- _Requirement_
Please show each line of the listing where "Figure" is present.

- _Data extract_
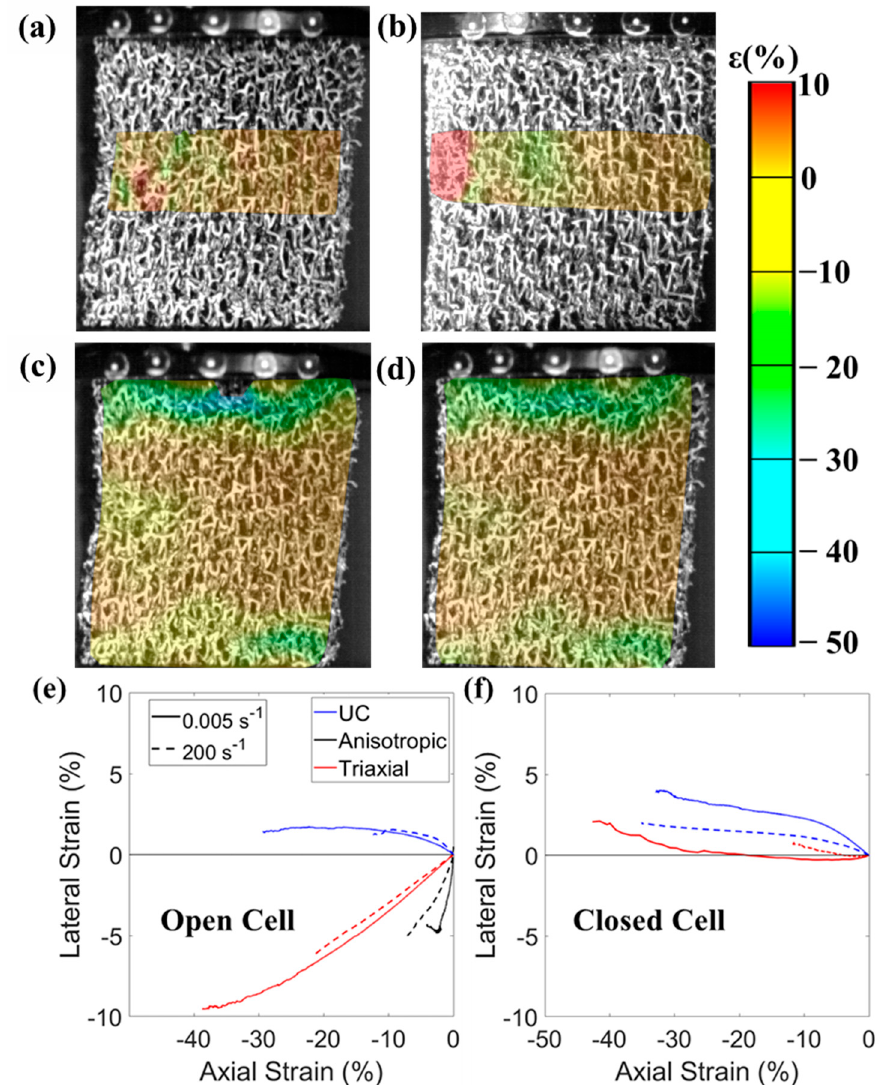
Figure 4. ( a,b ) DIC contour plots of anisotropic open cell foam showing lateral strain ( x -axis) used for Poisson’s ratio measurement at 2% compression ( y -axis) and an applied strain rate of ( a ) 0.005 s − 1 , ( b ) 200 s − 1 ; ( c,d ) DIC contour plots of anisotropic open cell foam showing axial strain ( y -axis) at 2% compression and an applied strain rate of ( c ) 0.005 s − 1 , ( d ) 200 s − 1 ; ( e,f ) Lateral vs. axial strain relationships for ( e ) open cell foams; ( f ) closed cell foams at applied strain rates of 0.005 s − 1 and 200 s − 1 . Legend (RHS) is the same for ( a ) to ( d ).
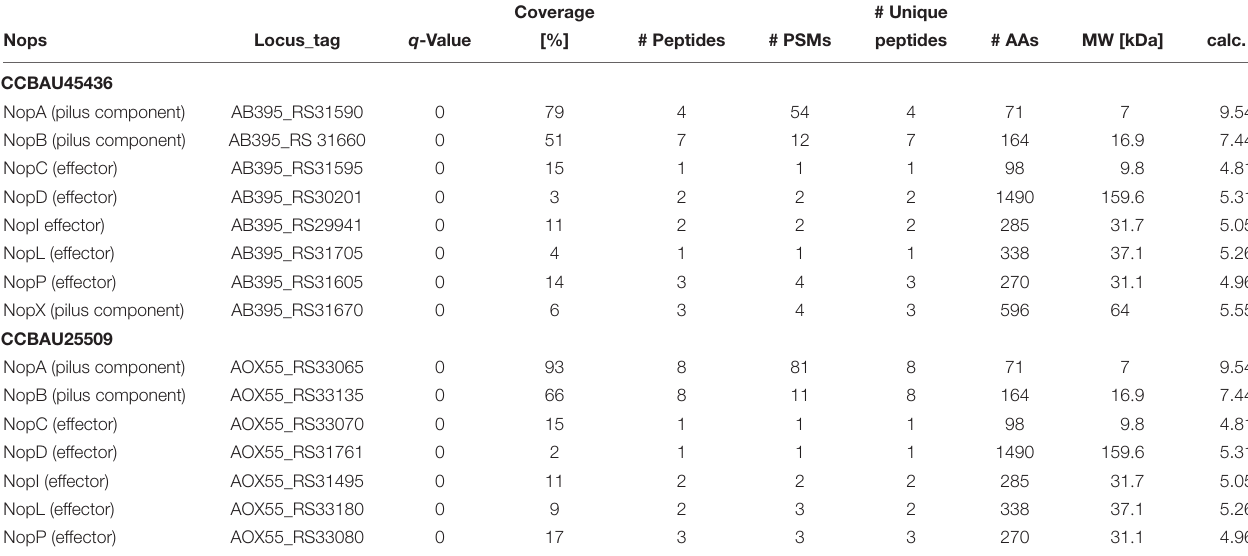
TABLE 1 | Orbitrap-based detection of Nops in CCBAU45436 and CCBAU25509 in response to genistein induction.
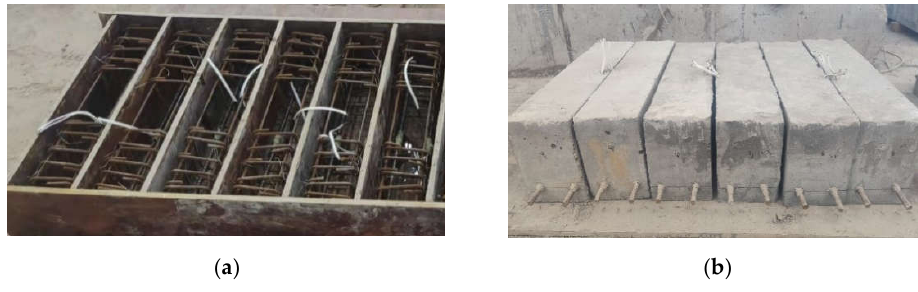
Figure 1. Details of test specimens (unit: mm): ( a ) Geometry; ( b ) Midspan section.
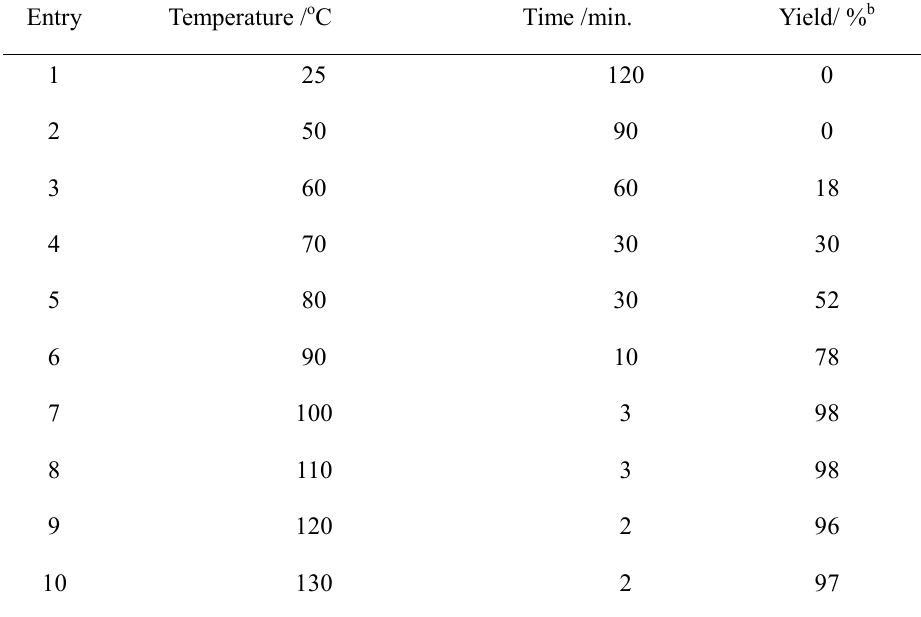
Table 1. Temperature optimization for the synthesis of synthesis of 2-phenylthiazoline a . Entry Temperature / o C Time /min. Yield/ % b 25 120 0 50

- _Result of this exercise_
Figure 4. ( a,b ) DIC contour plots of anisotropic open cell foam showing lateral strain ( x -axis) used for Poisson’s ratio measurement at 2% compression ( y -axis) and an applied strain rate of ( a ) 0.005 s − 1 , ( b ) 200 s − 1 ; ( c,d ) DIC contour plots of anisotropic open cell foam showing axial strain ( y -axis) at 2% compression and an applied strain rate of ( c ) 0.005 s − 1 , ( d ) 200 s − 1 ; ( e,f ) Lateral vs. axial strain relationships for ( e ) open cell foams; ( f ) closed cell foams at applied strain rates of 0.005 s − 1 and 200 s − 1 . Legend (RHS) is the same for ( a ) to ( d ).
Figure 1. Details of test specimens (unit: mm): ( a ) Geometry; ( b ) Midspan section.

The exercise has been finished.